Text section Start Marker
Fibonacci Alligator Stochastics combination
Fibonacci Alligator

This is the 30-minute chart of TD Bank.

The price drops to the 61.8% Fibonacci level and starts hesitating in the green circle. Meanwhile, the stochastic gives an oversold signal as shown in the other green circle.

This is exactly what we need when the price hits 61.8% and we go long! A few hours later, the price starts moving in our favor. At the same time, the alligator begins eating!

We hold our position until the alligator stops eating. This happens in the red circle on the chart and we exit our long position. This trade brought us a total profit of $2.22 per share.

Fibonacci and Volume

We saved this one for last because it’s our favorite go-to with Fibonacci. Volume is honestly the one technical indicator even fundamentalist are aware of.

Fibonacci and Volume
Fibonacci and Volume

We mention this a little later in the article when it comes to trading during lunch, but this method works really during any time of the day.

As a trader, when you see the price coming into a Fibonacci support area, the biggest clue you can look to is the volume to see if that support will hold. Notice how in the above chart the stock had a number of spikes higher in volume on the move up, but the pullback to support at the 61.8% retracement saw volume plummet.

This doesn’t mean people are not interested in the stock, it means that there are fewer sellers pushing the price lower.

This is where longs come in and accumulate shares in anticipation for the rally higher.

Chapter 7: Advanced Fibonacci Trading Topics

Fibonacci Speed Resistance Arcs

Fibonacci Arcs are used to analyze the speed and strength of reversals or corrective movements. To install arcs on your chart you measure the bottom and the top of the trend with the arcs tool.

The arcs appear as half circles under your trend, which are the levels of the arc’s distance from the top of the trend with 23.6%, 38.2%, 50.0%, and 61.8% respectively.

Each of the Fibonacci arcs is a psychological level where the price might find support or resistance.

Fibonacci Arc

This is the 30-minute chart of Apple.

I have placed Fibonacci arcs on a bullish trend of Apple. The arc we are interested in is portrayed 38.2% distance from the highest point of the trend.

When the price starts a reversal, it goes all the way to the 38.2% arc, where it finds support. This is the moment where we should go long.

Lastly, we recommend placing a stop right below the bottom created on the arc.

Fibonacci Time Zones

Fibonacci time zones are based on the length of time a move should take to complete, before a change in trend. You need to pick a recent swing low or high as your starting point and the indicator will plot out the additional points based on the Fibonacci series.

Fibonacci Time Zones

Notice, in this case, Apple’s price undertakes a move based on Fibonacci numbers 0, 1, 2, 3, 5, and 8.

Do you remember when we said that Fibonacci ratios also refer to human psychology? This also applies to time as well.

Negatives of Trading with Fibonacci

Increased Expectations

Unfortunately, with Fibonacci trading, you begin to expect certain things to happen. For example, if you see an extension as the price target, you can become so locked on that figure you are unable to close the trade waiting for bigger profits.

If you are trading pullbacks, you may expect things to bounce only for the stock to head much lower without looking back.
Text section End Marker
Tasks to complete
1. According to the Fibonacci trading article, how much profit per share did the TD Bank trade bring?
2. Reproduce the part of the Fibonacci trading article that opens with the words containing "The price drops" and closes with "alligator begins eating!".
The rows after this are separate from the Fibonacci trading article.
Provided records Start Marker
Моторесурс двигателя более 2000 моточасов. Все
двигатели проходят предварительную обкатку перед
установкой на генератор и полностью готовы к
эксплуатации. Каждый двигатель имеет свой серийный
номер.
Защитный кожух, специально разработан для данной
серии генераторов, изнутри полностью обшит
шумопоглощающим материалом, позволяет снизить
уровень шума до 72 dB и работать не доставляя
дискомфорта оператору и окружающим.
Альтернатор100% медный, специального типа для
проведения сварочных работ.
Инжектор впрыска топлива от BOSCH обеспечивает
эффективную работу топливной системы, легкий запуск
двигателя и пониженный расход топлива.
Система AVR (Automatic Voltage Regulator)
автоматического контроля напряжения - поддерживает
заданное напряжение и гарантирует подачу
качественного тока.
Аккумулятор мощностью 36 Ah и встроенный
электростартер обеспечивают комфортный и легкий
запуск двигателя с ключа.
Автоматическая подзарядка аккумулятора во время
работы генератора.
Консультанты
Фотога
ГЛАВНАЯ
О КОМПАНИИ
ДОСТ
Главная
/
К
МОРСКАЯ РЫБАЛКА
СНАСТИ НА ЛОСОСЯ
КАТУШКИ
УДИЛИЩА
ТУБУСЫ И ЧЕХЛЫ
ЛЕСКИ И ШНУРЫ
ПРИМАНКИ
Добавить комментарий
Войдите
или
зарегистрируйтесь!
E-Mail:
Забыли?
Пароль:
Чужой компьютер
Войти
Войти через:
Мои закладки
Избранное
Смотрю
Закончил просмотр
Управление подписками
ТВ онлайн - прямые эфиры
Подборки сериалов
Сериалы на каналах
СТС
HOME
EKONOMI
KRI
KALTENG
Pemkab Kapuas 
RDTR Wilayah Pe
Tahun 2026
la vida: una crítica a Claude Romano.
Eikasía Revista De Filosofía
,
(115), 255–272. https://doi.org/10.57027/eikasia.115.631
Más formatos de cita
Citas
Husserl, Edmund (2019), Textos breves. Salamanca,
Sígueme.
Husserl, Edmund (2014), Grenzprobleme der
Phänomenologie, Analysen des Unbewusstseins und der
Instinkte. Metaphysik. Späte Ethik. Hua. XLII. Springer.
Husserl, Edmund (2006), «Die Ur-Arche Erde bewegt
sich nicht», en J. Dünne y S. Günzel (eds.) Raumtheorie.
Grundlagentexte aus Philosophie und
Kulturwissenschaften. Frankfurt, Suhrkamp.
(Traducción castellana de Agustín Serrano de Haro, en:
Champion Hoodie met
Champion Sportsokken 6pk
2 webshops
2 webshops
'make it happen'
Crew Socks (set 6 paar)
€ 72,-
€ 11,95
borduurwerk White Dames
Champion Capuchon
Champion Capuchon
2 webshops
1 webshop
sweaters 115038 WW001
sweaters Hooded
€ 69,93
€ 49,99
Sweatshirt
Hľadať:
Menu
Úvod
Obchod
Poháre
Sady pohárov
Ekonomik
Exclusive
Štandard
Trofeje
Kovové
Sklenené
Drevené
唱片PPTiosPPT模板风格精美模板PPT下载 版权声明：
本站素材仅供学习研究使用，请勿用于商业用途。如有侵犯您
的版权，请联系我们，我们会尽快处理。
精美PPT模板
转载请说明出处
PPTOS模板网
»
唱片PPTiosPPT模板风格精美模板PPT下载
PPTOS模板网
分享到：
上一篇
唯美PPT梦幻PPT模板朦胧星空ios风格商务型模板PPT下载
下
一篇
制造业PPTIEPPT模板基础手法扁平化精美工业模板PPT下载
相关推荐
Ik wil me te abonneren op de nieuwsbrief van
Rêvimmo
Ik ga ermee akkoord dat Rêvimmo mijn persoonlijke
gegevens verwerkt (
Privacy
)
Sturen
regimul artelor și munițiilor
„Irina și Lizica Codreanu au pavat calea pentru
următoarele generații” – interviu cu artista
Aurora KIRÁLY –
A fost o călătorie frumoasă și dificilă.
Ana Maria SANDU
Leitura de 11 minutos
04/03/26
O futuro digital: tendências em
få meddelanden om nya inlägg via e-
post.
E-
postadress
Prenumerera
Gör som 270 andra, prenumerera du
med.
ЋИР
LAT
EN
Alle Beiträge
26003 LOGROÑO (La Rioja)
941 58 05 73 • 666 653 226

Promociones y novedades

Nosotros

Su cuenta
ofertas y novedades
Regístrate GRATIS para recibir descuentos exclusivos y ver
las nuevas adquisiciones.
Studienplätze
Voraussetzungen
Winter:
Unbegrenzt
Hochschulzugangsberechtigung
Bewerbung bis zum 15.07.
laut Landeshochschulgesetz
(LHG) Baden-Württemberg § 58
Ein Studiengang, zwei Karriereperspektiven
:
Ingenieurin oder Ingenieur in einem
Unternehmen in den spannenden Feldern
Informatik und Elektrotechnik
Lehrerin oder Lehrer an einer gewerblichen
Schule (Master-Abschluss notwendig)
Provided records End Marker
Expected results
1. $2.22 per share.

2.
The price drops to the 61.8% Fibonacci level and starts hesitating in the green circle. Meanwhile, the stochastic gives an oversold signal as shown in the other green circle.

This is exactly what we need when the price hits 61.8% and we go long! A few hours later, the price starts moving in our favor. At the same time, the alligator begins eating!